Segundo o parlamentar, o colegiado aprovou o acesso às movimentações do sindicato, medida que passou sem resistência da base do governo. “Com base nessa quebra de sigilo, vamos saber quem assinava, quem recebia, quem sacava, quem organizava”, explicou.
Viana ressaltou que apenas uma participação direta justificaria a convocação de Frei Chico. “Se ele não teve qualquer participação, não há motivo para trazê-lo à CPMI. Mas se influenciou, assinou ou recebeu recursos, será alvo de requerimento”, disse.

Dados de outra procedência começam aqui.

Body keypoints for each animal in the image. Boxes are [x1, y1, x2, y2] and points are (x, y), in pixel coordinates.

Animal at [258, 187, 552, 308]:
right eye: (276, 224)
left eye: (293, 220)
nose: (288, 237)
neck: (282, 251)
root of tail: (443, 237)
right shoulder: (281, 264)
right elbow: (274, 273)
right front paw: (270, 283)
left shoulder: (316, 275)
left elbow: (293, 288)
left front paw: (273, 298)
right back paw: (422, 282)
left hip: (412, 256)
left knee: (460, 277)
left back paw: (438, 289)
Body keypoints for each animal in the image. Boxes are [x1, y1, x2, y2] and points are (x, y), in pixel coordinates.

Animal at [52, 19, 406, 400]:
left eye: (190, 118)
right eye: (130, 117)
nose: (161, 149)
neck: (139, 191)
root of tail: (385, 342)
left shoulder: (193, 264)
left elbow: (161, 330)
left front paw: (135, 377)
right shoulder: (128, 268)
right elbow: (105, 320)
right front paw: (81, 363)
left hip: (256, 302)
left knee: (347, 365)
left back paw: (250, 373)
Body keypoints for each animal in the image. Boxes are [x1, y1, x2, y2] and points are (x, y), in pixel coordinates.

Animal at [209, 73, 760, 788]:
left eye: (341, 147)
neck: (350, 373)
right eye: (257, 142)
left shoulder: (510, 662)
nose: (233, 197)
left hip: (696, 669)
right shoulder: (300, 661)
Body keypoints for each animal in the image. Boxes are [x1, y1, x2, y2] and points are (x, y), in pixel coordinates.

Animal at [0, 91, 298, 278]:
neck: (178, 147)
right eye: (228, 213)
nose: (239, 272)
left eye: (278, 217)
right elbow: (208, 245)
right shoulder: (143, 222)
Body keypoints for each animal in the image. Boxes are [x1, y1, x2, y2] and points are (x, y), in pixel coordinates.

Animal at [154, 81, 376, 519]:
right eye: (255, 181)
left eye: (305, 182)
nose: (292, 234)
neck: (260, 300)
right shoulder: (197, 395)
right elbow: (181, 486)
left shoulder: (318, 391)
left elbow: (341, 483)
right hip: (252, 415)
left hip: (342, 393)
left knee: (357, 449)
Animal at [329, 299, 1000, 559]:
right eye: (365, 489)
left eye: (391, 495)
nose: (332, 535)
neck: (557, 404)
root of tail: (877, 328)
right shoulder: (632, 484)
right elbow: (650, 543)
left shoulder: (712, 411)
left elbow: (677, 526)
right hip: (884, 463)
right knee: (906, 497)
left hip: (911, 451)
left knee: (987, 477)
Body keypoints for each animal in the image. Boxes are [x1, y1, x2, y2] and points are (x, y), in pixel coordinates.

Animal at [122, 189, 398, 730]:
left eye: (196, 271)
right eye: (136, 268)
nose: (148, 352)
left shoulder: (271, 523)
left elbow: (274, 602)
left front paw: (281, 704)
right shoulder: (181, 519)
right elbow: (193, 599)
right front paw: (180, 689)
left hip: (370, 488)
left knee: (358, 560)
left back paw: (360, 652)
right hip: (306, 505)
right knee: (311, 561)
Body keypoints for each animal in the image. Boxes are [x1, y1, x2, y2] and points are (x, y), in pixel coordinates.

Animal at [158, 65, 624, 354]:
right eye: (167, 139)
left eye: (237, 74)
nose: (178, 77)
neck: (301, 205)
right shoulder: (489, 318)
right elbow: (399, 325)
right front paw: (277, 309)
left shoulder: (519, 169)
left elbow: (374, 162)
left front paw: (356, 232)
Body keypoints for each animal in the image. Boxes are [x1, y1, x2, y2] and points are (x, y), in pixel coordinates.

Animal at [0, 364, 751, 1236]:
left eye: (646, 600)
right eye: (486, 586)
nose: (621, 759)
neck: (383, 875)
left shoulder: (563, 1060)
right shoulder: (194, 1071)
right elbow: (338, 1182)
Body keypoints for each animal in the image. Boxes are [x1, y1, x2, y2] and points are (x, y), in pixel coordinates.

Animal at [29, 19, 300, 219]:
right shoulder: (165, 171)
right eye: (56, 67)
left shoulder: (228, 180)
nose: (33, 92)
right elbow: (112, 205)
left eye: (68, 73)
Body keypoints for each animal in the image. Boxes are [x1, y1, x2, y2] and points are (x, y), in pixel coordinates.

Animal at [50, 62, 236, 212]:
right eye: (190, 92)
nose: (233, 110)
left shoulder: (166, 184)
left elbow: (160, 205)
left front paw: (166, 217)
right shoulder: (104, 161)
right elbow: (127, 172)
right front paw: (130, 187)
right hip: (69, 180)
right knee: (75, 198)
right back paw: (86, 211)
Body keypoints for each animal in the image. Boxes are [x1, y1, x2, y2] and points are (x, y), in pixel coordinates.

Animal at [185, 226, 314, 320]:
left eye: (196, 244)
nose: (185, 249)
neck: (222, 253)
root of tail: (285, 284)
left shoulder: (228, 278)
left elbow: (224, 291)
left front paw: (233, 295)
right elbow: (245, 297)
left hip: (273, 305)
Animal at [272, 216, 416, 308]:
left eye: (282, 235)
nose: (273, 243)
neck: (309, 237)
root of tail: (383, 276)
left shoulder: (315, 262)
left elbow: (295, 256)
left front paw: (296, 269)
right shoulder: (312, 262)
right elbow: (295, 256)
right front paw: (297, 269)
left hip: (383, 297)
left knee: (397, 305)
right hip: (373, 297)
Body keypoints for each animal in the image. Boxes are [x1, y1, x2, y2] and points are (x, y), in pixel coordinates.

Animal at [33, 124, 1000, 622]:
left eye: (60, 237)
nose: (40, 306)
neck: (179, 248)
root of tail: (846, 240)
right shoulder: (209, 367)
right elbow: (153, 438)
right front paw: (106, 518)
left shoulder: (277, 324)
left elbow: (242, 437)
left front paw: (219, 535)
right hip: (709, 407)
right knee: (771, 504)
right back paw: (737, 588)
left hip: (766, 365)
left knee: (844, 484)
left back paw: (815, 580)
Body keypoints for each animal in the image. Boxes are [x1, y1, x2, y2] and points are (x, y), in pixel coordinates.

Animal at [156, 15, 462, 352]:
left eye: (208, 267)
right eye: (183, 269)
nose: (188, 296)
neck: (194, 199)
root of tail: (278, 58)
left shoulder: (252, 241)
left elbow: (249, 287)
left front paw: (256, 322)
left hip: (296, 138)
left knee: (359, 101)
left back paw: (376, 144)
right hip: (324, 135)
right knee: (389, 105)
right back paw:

O senador destacou a importância de agir com responsabilidade e legalidade, alertando para os riscos de exposição pública. “Trazer alguém para a CPMI é expor a pessoa a 200 milhões de habitantes. Temos que ter muita segurança de que estamos agindo dentro da legalidade”, afirmou, acrescentando que não permitirá que a comissão seja usada como palanque político.
A análise dos documentos do Sindinap será, segundo Viana, decisiva para a votação de um possível requerimento. “Vamos saber exatamente quem quer esclarecer esse roubo da Previdência e quem não quer. Qualquer envolvimento será investigado, de qualquer lado, direita ou esquerda”, concluiu.